One of the great joys that I have in my job is flexibility. This means that I get to drive my kids around to their stuff. I also get to take their friends with us. As a result, I am in on a lot of the conversations that they are having. They are hilarious! When I was a kid we used to “dare”, “double dare”, “double dog dare”, “triple dare”, and finally “triple dog dare.” Today’s boys simply look deep into one another’s souls and say, “Bruh, you aren’t even cut enough to…”

When someone tells you aren’t “cut enough” that’s dropping a serious “triple dog dare” on them. You either put your tail between your legs and admit defeat or you go for it.

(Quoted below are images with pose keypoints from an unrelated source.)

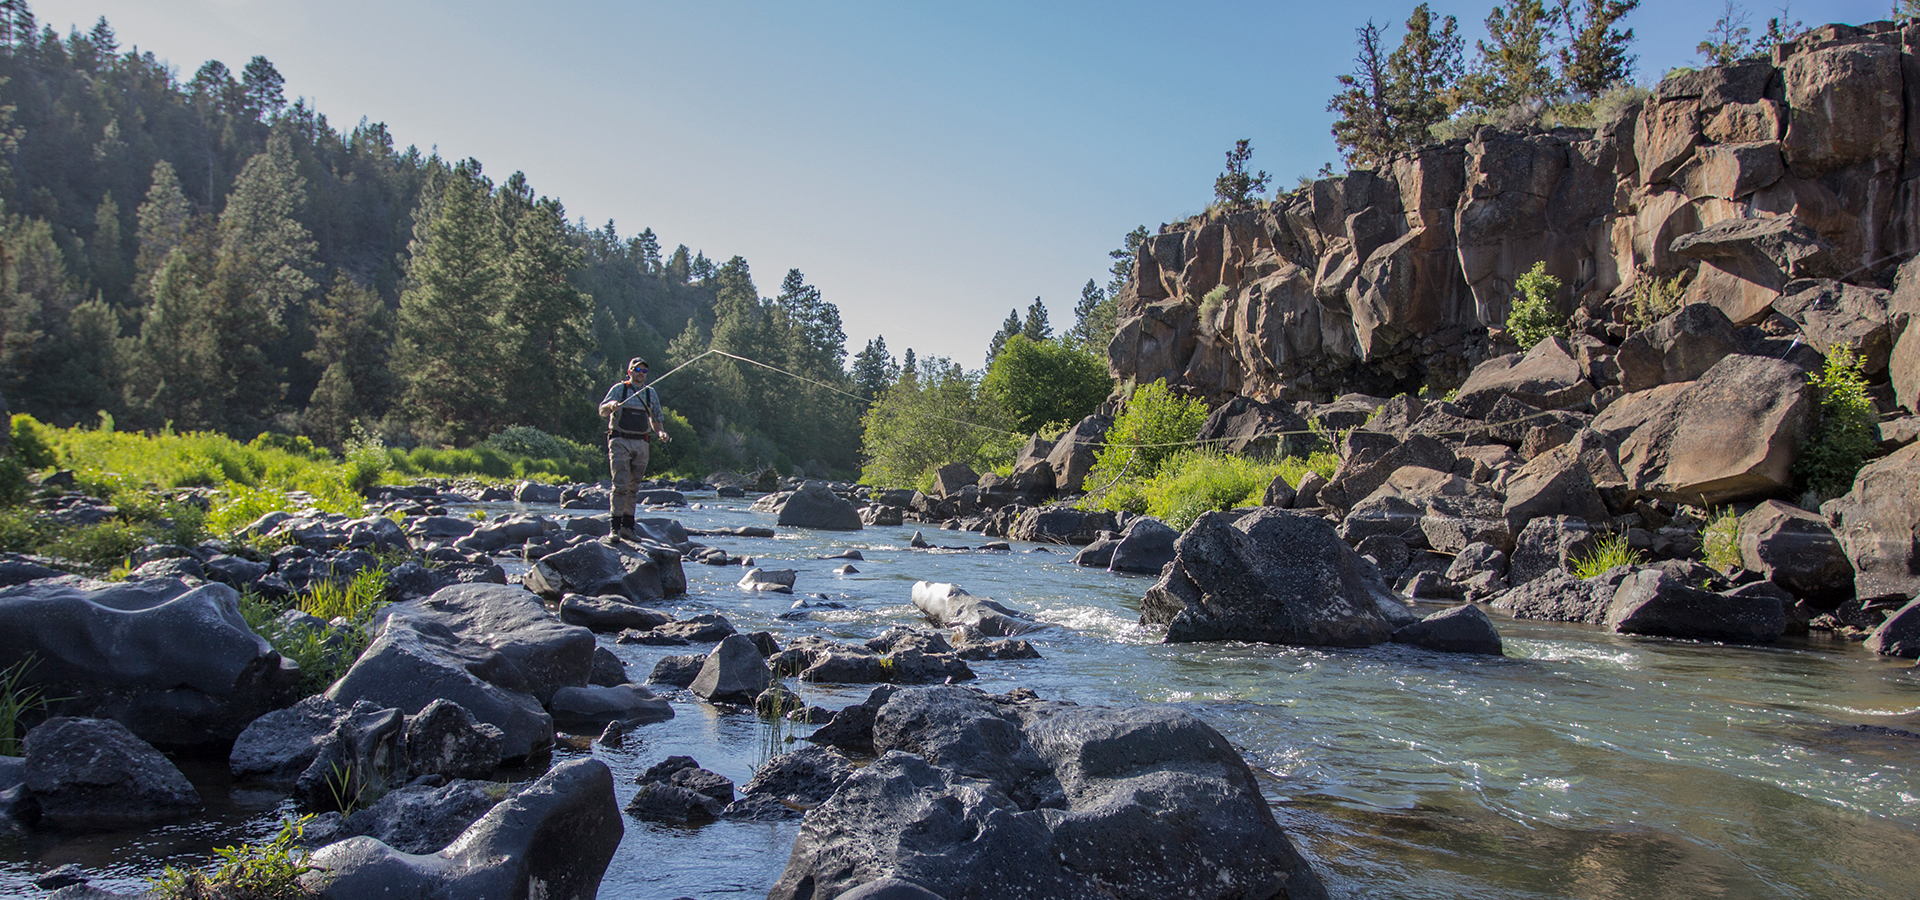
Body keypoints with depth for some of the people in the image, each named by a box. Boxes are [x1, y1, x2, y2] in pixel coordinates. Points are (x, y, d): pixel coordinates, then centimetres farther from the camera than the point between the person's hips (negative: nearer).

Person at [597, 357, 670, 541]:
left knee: (633, 488, 6)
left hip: (641, 444, 4)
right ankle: (615, 528, -13)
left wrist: (661, 432, 2)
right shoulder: (619, 389, 4)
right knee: (620, 485, -12)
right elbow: (602, 411, -4)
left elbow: (656, 418, 22)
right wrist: (610, 405, -27)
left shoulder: (651, 393, 15)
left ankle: (627, 528, 11)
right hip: (620, 442, -4)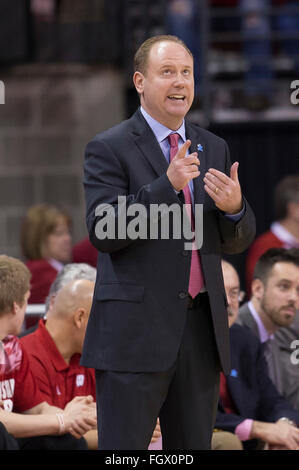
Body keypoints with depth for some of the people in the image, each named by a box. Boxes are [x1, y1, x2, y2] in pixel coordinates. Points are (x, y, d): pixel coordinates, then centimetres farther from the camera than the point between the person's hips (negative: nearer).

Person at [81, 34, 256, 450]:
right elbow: (102, 232, -14)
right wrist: (167, 185, -23)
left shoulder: (214, 149, 15)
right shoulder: (109, 148, -3)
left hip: (200, 330, 6)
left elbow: (237, 241, 15)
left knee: (193, 446, 10)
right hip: (135, 332, -6)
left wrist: (234, 207, -9)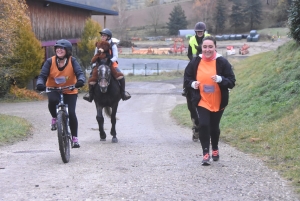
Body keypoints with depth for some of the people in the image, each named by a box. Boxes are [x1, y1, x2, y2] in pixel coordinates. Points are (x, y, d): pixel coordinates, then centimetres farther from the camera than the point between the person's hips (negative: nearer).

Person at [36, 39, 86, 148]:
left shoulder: (72, 61, -12)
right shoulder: (50, 61, -11)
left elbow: (80, 73, -22)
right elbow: (42, 75, -15)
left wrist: (80, 81, -46)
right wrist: (40, 84, -37)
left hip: (70, 91, 0)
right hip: (53, 90, 0)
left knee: (71, 113, -11)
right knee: (53, 100, -34)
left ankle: (75, 138, 8)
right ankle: (54, 118, -1)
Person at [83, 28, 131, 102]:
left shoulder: (113, 46, 0)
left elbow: (115, 56, -9)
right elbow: (95, 57, 13)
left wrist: (111, 61, -29)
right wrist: (94, 65, -1)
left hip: (112, 65, -2)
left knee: (121, 77, -23)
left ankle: (123, 92, -4)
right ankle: (90, 94, 1)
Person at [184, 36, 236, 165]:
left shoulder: (222, 62, -8)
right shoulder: (195, 62, -3)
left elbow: (232, 82, -8)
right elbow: (187, 79, 9)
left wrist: (220, 79, -26)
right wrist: (192, 84, -14)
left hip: (218, 102, 0)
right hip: (201, 101, 0)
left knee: (214, 127, 13)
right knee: (203, 125, -13)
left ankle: (215, 149, 38)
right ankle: (206, 154, -3)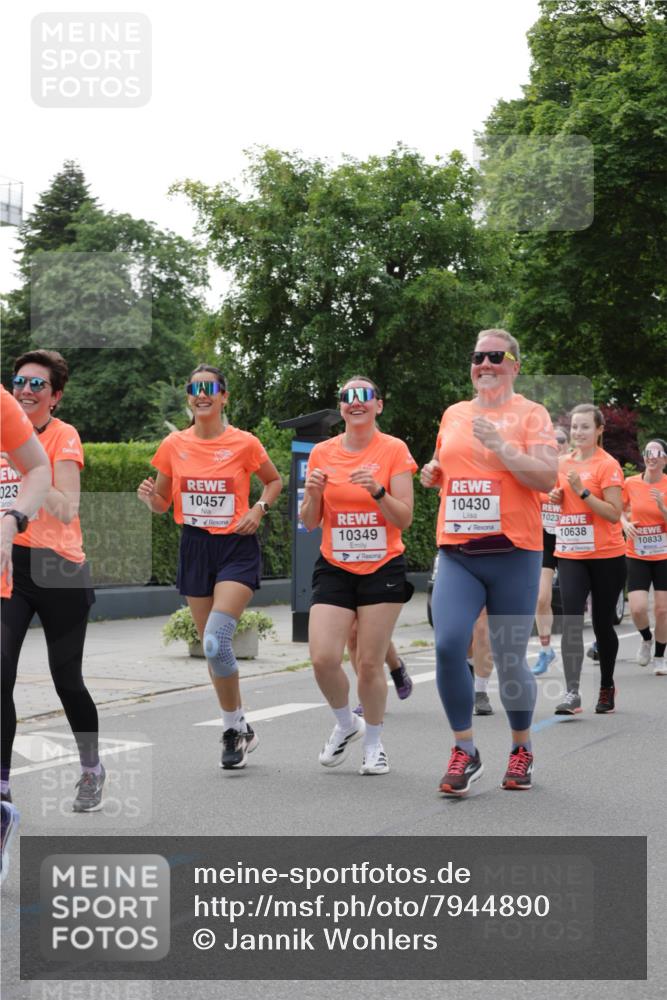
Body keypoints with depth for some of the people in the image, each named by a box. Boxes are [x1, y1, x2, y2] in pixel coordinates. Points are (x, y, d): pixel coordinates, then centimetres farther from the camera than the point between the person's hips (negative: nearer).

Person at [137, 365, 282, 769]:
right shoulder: (174, 445, 2)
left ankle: (236, 727, -2)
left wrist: (259, 508, -6)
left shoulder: (244, 443, -5)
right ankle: (238, 729, 24)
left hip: (237, 549, -4)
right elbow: (162, 504, 11)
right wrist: (150, 496, -11)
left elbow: (275, 481, 12)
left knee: (216, 641, -20)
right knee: (212, 645, 9)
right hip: (195, 548, 4)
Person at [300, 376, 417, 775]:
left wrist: (377, 491, -22)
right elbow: (310, 522, 9)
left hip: (382, 569, -2)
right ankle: (346, 723, 17)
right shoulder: (322, 453, 5)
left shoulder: (394, 450, -3)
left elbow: (405, 519, -5)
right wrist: (313, 493, -11)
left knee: (370, 663, -3)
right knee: (324, 658, -11)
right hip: (334, 568, 2)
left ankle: (374, 744, 17)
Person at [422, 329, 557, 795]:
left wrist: (500, 445, -19)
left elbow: (547, 478, -11)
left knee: (510, 660, 2)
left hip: (513, 553, -3)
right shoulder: (453, 415, 14)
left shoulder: (531, 414, 0)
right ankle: (465, 752, -2)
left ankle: (522, 748, 25)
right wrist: (433, 474, 7)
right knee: (448, 645, -15)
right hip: (457, 553, 3)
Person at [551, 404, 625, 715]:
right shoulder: (563, 463, 8)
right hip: (569, 555, 4)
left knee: (602, 623, 7)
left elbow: (615, 514, -15)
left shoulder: (608, 465, -8)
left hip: (606, 556, -4)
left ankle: (607, 687, 27)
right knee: (571, 619, -13)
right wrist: (555, 496, 2)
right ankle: (572, 693, -18)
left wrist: (582, 491, -22)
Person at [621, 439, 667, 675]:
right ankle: (646, 639, 22)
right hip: (637, 555, 0)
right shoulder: (630, 484, -3)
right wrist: (625, 524, -6)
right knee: (638, 608, -12)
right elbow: (620, 511, 14)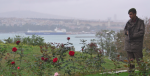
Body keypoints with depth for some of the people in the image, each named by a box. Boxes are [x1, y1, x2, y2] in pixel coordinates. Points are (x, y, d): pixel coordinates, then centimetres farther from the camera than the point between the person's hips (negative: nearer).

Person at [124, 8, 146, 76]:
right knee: (130, 59, 9)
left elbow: (142, 32, -12)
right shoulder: (129, 22, 9)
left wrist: (133, 36, -18)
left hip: (137, 44, -5)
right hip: (128, 44, 5)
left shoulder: (140, 22, -5)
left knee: (139, 60, -5)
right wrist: (127, 32, -2)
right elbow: (125, 29, 21)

In Colossians 3:12–17 Paul lays out who we as Christians are to be. Who we are is based in the reality that we are chosen, holy, and beloved. How amazing is that? I mean think about that for half of a second. Our identity is not shaped by rules, laws, or fear of punishment. Our identity is based in God’s love for us. That in and of itself is mind boggling.

The first attribute he calls us to is to put on “compassionate hearts.” What does that mean? That sounds pretty soft, especially for men. We often think of compassion as something that women have. Not many men would naturally look at themselves and say that they are seeking to be compassionate. So what exactly is a compassionate heart?

The Merriam-Webster dictionary defines compassion this way, “sympathetic consciousness of others’ distress together with a desire to alleviate it.”

From the outset we are to be others centered. The Christian, in the core of who they are, is to be one who is conscious of another’s pain and desires to act. Compassion requires great strength. It is not something that is for the weak or soft. Compassion demands from us action to step into the brokenness of the world to bind up the wounded.

This little phrase that Paul uses, “compassionate hearts” is very purposeful by including the word “heart.” The heart is the center of our being. Who we are is changed by our relationship with Jesus. A compassionate heart, a state of being, that drives us to care for and alleviate suffering is our new normal. It isn’t “radical”, it is normal.

When you see suffering what is your response? Do you want to alleviate it? Do you care? Do you want to step into the brokenness of this world and set things right? These are all signs of a person with a compassionate heart.

If you call yourself a follower of Jesus, have you put on the compassionate heart?

Are you cut enough to be compassionate?